Ese mayor rendimiento esperado, explican operadores y analistas, muestra que los inversores se preparan para cubrirse contra un movimiento más acelerado del dólar oficial luego de las elecciones de este año. El movimiento no llama la atención tanto por su magnitud sino por el cambio de tendencia: a fuerza de estabilidad en los tipos de cambio paralelos e intervenciones en la curva de futuros, el Banco Central había logrado domar esos temores al punto de poder darse el lujo de abandonar casi por completo ese mercado.

El 12 de julio pasado comenzó a regir la resolución 895 de la CNV, que estableció un límite de 50.000 nominales para la operación con bonos ley local y otros 50.000 nominales para la operación con títulos regidos por tribunales del exterior. En los hechos, según operadores, esto limita a entre USD 30.000 y USD 35.000 los dólares que se pueden comprar a través de operatorias como el dólar MEP o el contado con liquidación. Además, el ente regulador del mercado le puso 2 días de tenencia obligatoria -parking- a las operaciones con dólar cable (el giro de divisas fuera del país a través del mercado de bonos). Dos días después los contratos futuros empezaron a reaccionar.

Las medidas de la entidad conducida por Adrián Cosentino no surgieron de la nada. Respondieron a semanas de batalla entre el Banco Central y el mercado. El primero usa sus reservas para mantener a raya a los dólares financieros mientras que los operadores del mercado habían empezado a mostrar una renovada sed por divisas. Como resultado, la venta de divisas de la autoridad monetaria en el mercado de bonos se aceleró y la decisión oficial fue frenar la sangría.

Pero aunque la calma no era total, los nuevos límites a la operación terminaron de despertar al avispero. Así como el dólar libre llegó a su máximo de 2021, cotiza hoy a $183 por unidad, los distintos mercados sintieron el efecto del endurecimiento de los controles cambiarios. Incluso en la plaza cambiaria oficial.

“El problema de las nuevas restricciones es que volvieron a poner al dólar en el centro de la escena en un momento en que eso era evitable. Las mayores normativas al dólar contado con liquidación terminaron trasladando le presión desde la variante oficial del contado con liquidación (con el bono Bonar 30), a las variantes alternativas (Global 30, SENEBI, ADRs y CEDEARs), e incluso aumentándolas”, dijo Tomás Ruiz Palacios, estratega de Cohen.

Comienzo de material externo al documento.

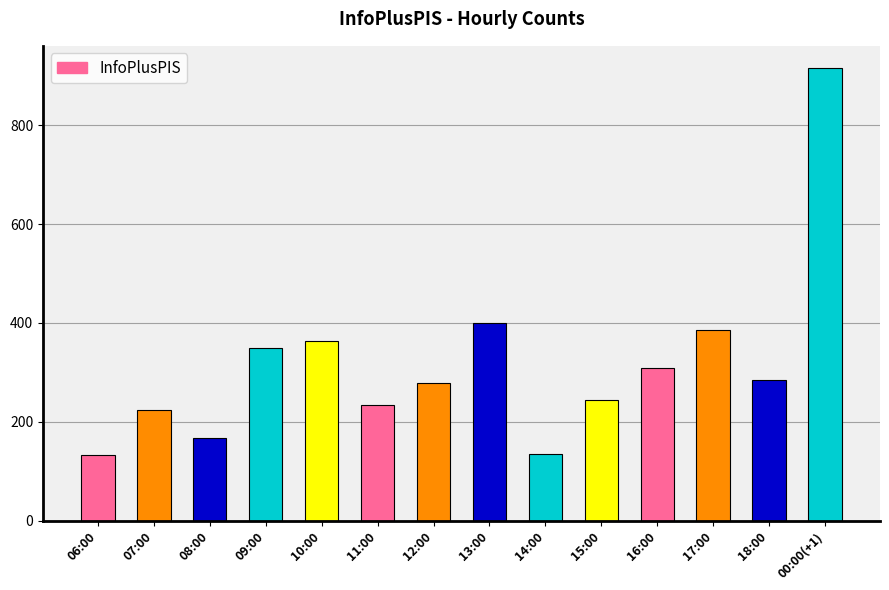

At which label does the data first exceed 284?

09:00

“Con la corrida de octubre del año pasado quedó en claro que las disparadas de las dólares financieros y alternativos son muy dañinas para las expectativas de la economía e incluso repercuten en mayor inflación. Es natural que ahora que las variantes alternativas del dólar contado con liquidación están incrementándose, el mercado esté más preocupado sobre si el gobierno podrá mantener el ritmo devaluatorio actual”, agregó.

Con todo, el fin de la calma en el mercado de futuros por ahora no es más que una señal. El Banco Central supo tener que salir a operar en el mercado de futuros para calmar expectativas después de la corrida en los dólares paralelos que llevó al libre a $195 en octubre pasado, llegando a acumular unos USD 5.600 millones en posiciones vendidas que buscaban aplacar al mercado.

Pero desde entonces, estabilizada la brecha, la entidad conducida por Miguel Pesce fue reduciendo sus intervenciones hasta casi no tener una posición vendida en futuros de dólar. Por lo tanto, tiene margen de sobra para salir a vender en caso de ser necesario.

“El Banco Central tiene posición cero en futuros. Eso quiere decir que puede operar millones de contratos”, comentó Javier Marcus de Southern Trust.

“Hay calma. Algo más de tasa en los contratos lejanos, lo que da oportunidades para hacer tasa en pesos arriba de otros instrumentos de tasa fija”, agregó.